Subgroup analyses revealed that type of physical exercise training, setting of the study, and risk of bias do not appear to influence the effect of exercise on the primary endpoint; that is, dropouts due to medical problems and mortality. We also evaluated the influence of age, cognition, physical function and exercise frequency on these results. With regard to age, although one could expect a priori that older participants are at greater risk of having adverse events when enrolling in an exercise program, this hypothesis was not corroborated by our results. In this respect, Hewitt et al. [41] showed a lower risk of dropouts due to health issues (RR = 0.35, 95% CI 0.15–0.91) in the exercise group, in individuals with low physical function level (SPPB score < 9) [121]. However, the results of the present meta-regression analysis should be interpreted with caution because the low number of studies might have affected the results.

With regard to secondary endpoints, our findings corroborate the results of a recent meta-analysis showing that exercise decreased the risk of falls and fall-associated injuries [9], and similar results were reported by Guirguis-Blake et al. for the US Preventive Services Task Force [11]. Thus, there seems to be compelling evidence to support the positive effects of exercise against fall-related outcomes in older adults. Furthermore, our review extends this literature by examining, for the first time, the association of long-term exercise training with several health outcomes in an elderly population, showing significant improvements in physical function and cognition parameters, and providing further support to the notion that regular exercise is necessary for healthy aging and offers multi-systemic health benefits [122].

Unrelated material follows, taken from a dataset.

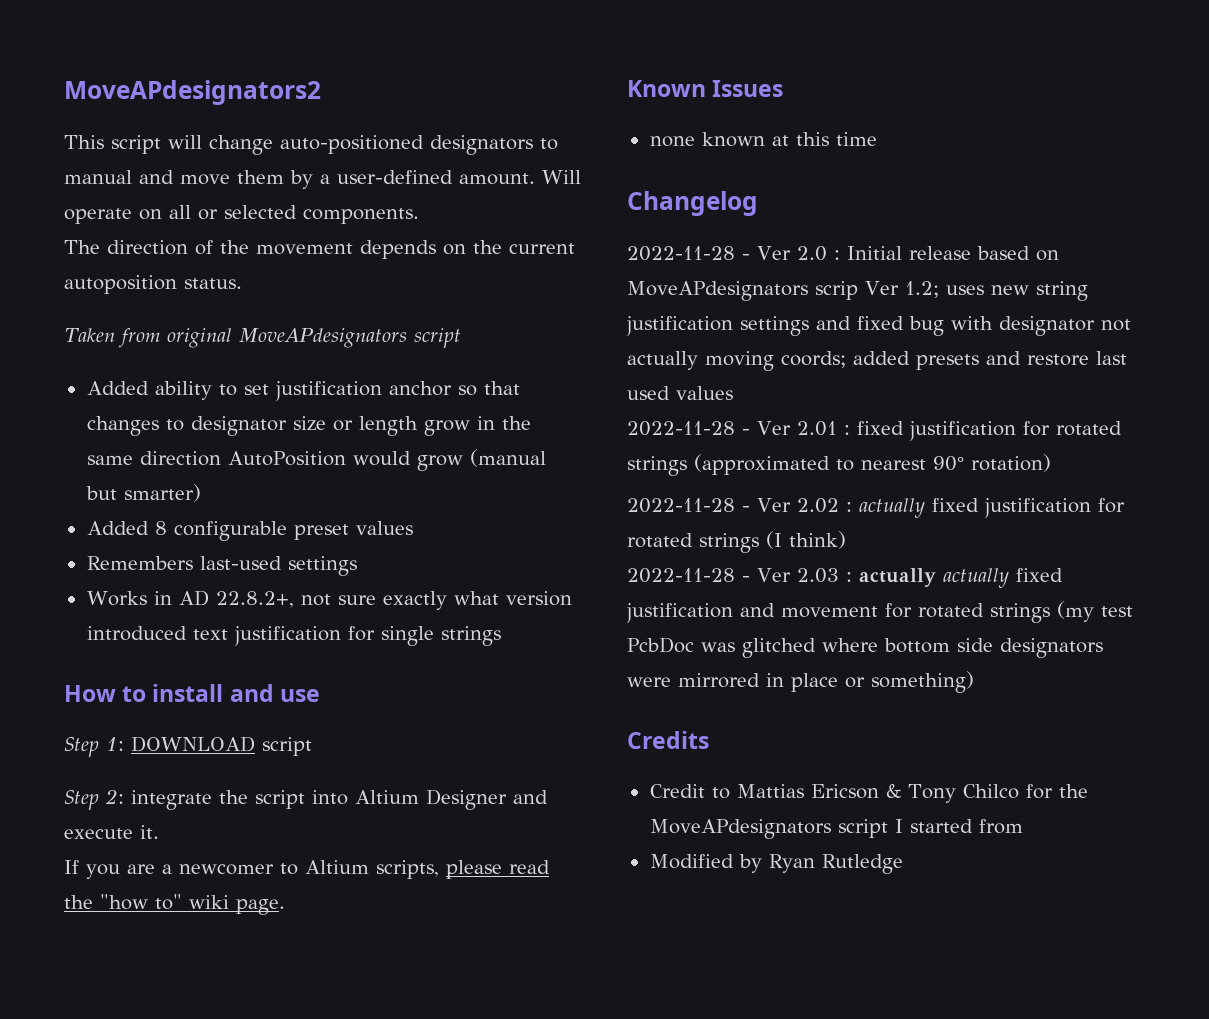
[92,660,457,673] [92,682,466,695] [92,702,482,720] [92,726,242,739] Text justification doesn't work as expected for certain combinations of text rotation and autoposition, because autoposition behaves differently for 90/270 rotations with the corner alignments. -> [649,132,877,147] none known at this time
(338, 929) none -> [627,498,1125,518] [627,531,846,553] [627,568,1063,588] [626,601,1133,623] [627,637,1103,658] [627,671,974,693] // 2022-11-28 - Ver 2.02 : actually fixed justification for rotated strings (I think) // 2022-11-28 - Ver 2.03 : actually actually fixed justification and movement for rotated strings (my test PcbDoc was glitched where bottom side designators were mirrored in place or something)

Some limitations of our review should be acknowledged. First, health issues were recorded through dropouts and we cannot determine whether they were directly associated with physical exercise. In this regard, however, most RCTs reported only minor harms associated with exercise interventions. Second, the included RCTs were heterogeneous with respect to exercise training protocols and study population (healthy vs clinical population); however, we performed subgroup analyses to account for heterogeneity among studies. Third, most of the analyzed studies included community-dwelling older adults, and the small number of studies with institutionalized elderly people (n = 9) prevented us from performing a separate subgroup analysis, thereby limiting the generalizability of our results. On the other hand, a main strength of our meta-analysis is that it is, to our knowledge, the first to determine both the safety and effectiveness of long-term physical exercise interventions among older adults. Our meta-analysis provides an update and extension of the evidence reported in an earlier reviews [9], including more studies and other health outcomes. Furthermore, according to the Cochrane Handbook, and to avoid publication bias, we pooled only the results of those outcomes that were reported by at least 10 studies [14], thereby avoiding any loss of statistical power.

5 Conclusion

Compared with usual care, long-term (≥ 1 year) exercise training interventions in older adults do not increase the risk of dropouts due to health issues, mortality, hospitalization, or fractures, but do decrease the risk of falls and fall-associated injuries and mortality (although the latter only in clinical populations), while improving physical function and cognition. Therefore, health care professionals have an important role to play in reducing the prevalence of inactivity and fostering regular exercise among older adults.